Glossary > Cultivation & Processing > Wet Mill

Wet Mill

Cultivation & Processing

In Simple Terms

The wet mill is where fresh cherry is transformed into dried parchment coffee - sorting, pulping, fermenting, washing, and beginning drying all happen here. It's the single most important quality control point in the whole supply chain.

What is a wet mill in coffee processing?

A wet mill is the facility where freshly harvested cherry undergoes initial processing: sorting, pulping, fermentation, washing, and the beginning of drying. It handles coffee in its most perishable state and makes the decisions most directly affecting cup quality.

Wet mills are found either on individual farms or as centralised stations serving multiple farmers - the latter is common in East Africa, where they're called washing stations or factories. Equipment at a wet mill includes flotation tanks, pulping machines, fermentation tanks, washing channels, and drying infrastructure.

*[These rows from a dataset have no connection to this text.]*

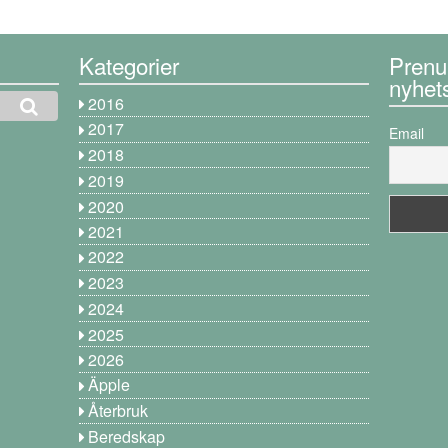
Kategorier
Prenu
nyhet
2016
2017
Email
2018
2019
2020
2021
2022
2023
2024
2025
2026
Äpple
Återbruk
Beredskap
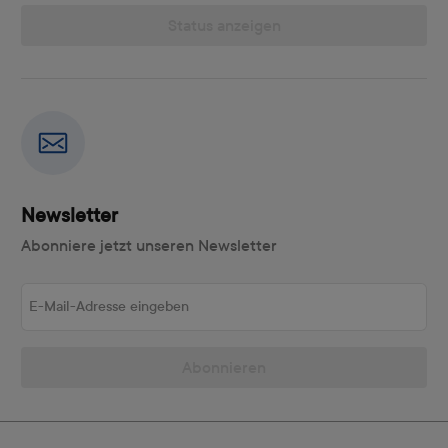
Status anzeigen
Newsletter
Abonniere jetzt unseren Newsletter
E-Mail-Adresse eingeben
Abonnieren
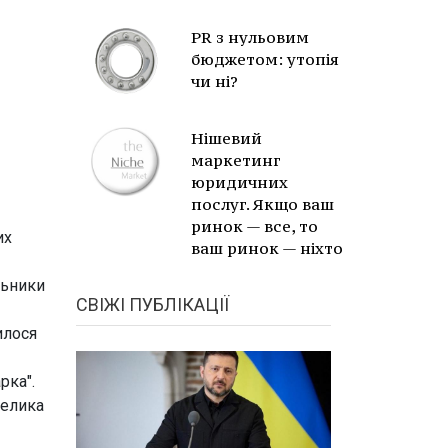
PR з нульовим
бюджетом: утопія
чи ні?
Нішевий
маркетинг
юридичних
послуг. Якщо ваш
ринок — все, то
их
ваш ринок — ніхто
льники
СВІЖІ ПУБЛІКАЦІЇ
илося
рка".
велика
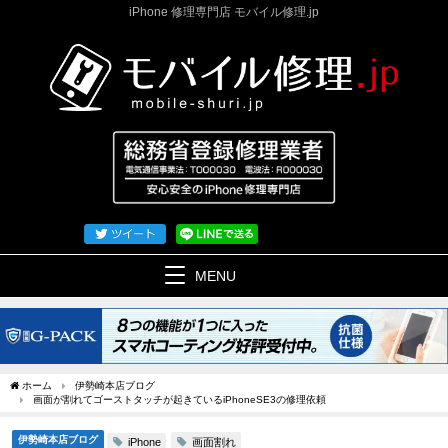
iPhone 修理専門店 モバイル修理.jp
MENU
ホーム
伊勢崎本店ブログ
画面が割れてゴーストタッチが起きているiPhoneSE3の修理依頼
伊勢崎本店ブログ
画面割れ
iPhone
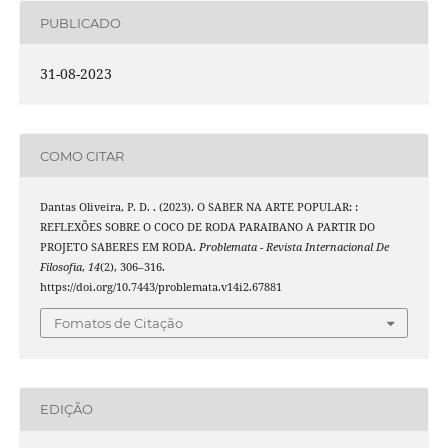
PUBLICADO
31-08-2023
COMO CITAR
Dantas Oliveira, P. D. . (2023). O SABER NA ARTE POPULAR: :
REFLEXÕES SOBRE O COCO DE RODA PARAIBANO A PARTIR DO
PROJETO SABERES EM RODA.
Problemata - Revista Internacional De
Filosofia
,
14
(2), 306–316.
https://doi.org/10.7443/problemata.v14i2.67881
Fomatos de Citação
EDIÇÃO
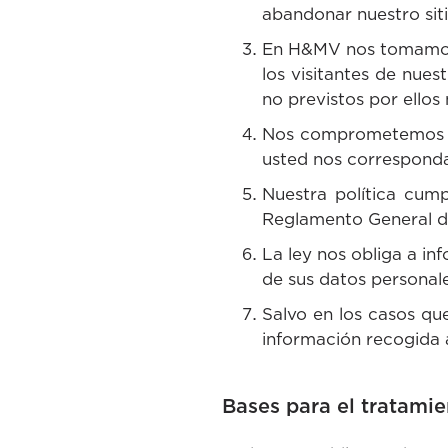
abandonar nuestro si
En H&MV nos tomamos 
los visitantes de nues
no previstos por ellos
Nos comprometemos a p
usted nos corresponda
Nuestra política cumpl
Reglamento General d
La ley nos obliga a in
de sus datos personale
Salvo en los casos qu
información recogida a
Bases para el tratamie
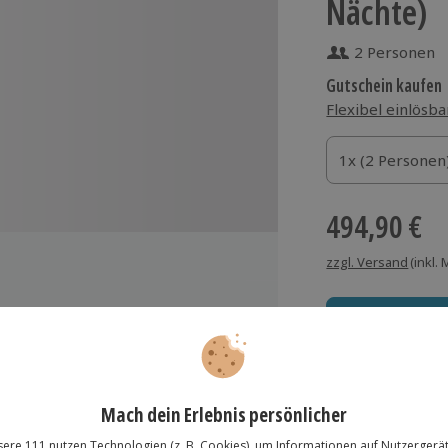
Nächte)
2 Personen
Gutschein kaufen
Flexibel einlösba
1x (2 Personen)
1x (2 Personen
1x (2 Personen
494,90 €
zzgl. Versand
(inkl.
NH Collection Prague
Immer das rich
im U Fleku
Große Auswahl, voll
(Sauna, Pool)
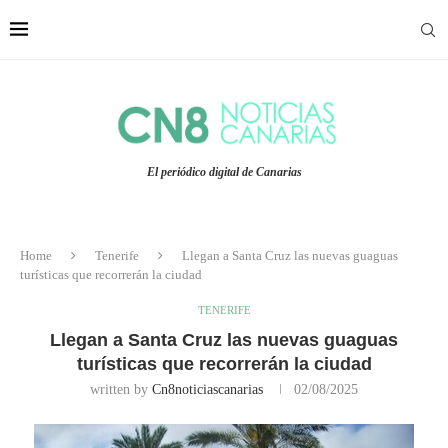
El periódico digital de Canarias
Home
Tenerife
Llegan a Santa Cruz las nuevas guaguas
turísticas que recorrerán la ciudad
TENERIFE
Llegan a Santa Cruz las nuevas guaguas
turísticas que recorrerán la ciudad
written by
Cn8noticiascanarias
02/08/2025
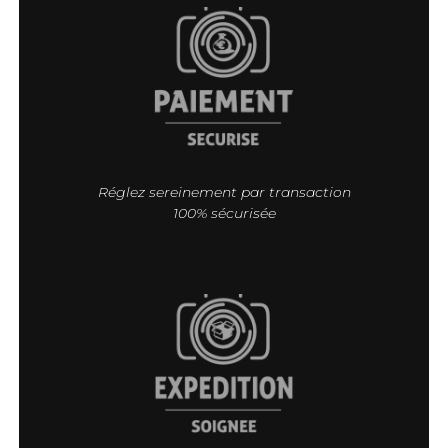
Réglez sereinement par transaction
100% sécurisée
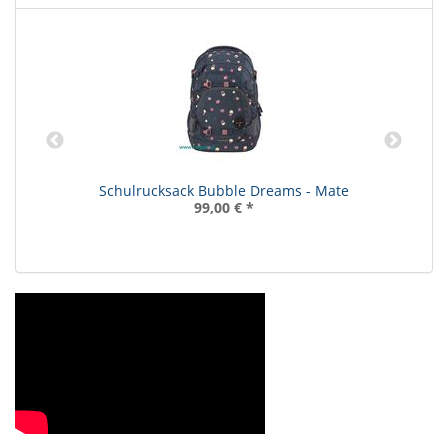
Schulrucksack Bubble Dreams - Mate
99,00 €
*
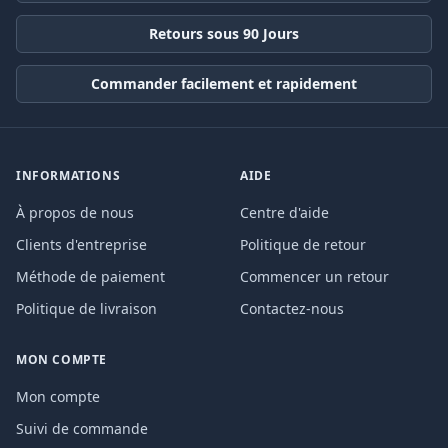
Retours sous 90 Jours
Commander facilement et rapidement
INFORMATIONS
AIDE
À propos de nous
Centre d'aide
Clients d'entreprise
Politique de retour
Méthode de paiement
Commencer un retour
Politique de livraison
Contactez-nous
MON COMPTE
Mon compte
Suivi de commande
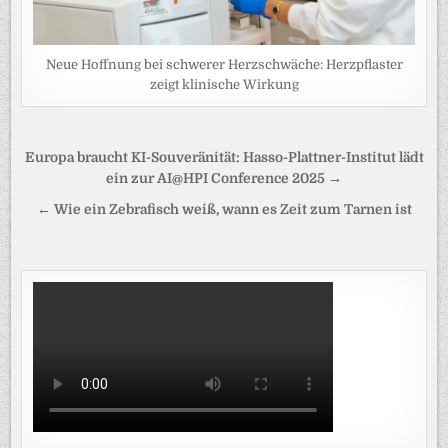
Neue Hoffnung bei schwerer Herzschwäche: Herzpflaster
zeigt klinische Wirkung
Beitragsnavigation
Europa braucht KI-Souveränität: Hasso-Plattner-Institut lädt
ein zur AI@HPI Conference 2025 →
← Wie ein Zebrafisch weiß, wann es Zeit zum Tarnen ist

The quality of wet mill operations is arguably the single most important variable in specialty coffee production. The decisions made here - about cherry selection, fermentation time, water quality, and drying management - cannot be undone downstream. An exceptional lot can be ruined by wet mill mismanagement; careful wet mill practice can coax remarkable quality from good cherry. Which is why when you see a lot traced to a specific washing station, that traceability is meaningful - it names the people and decisions behind what's in the bag.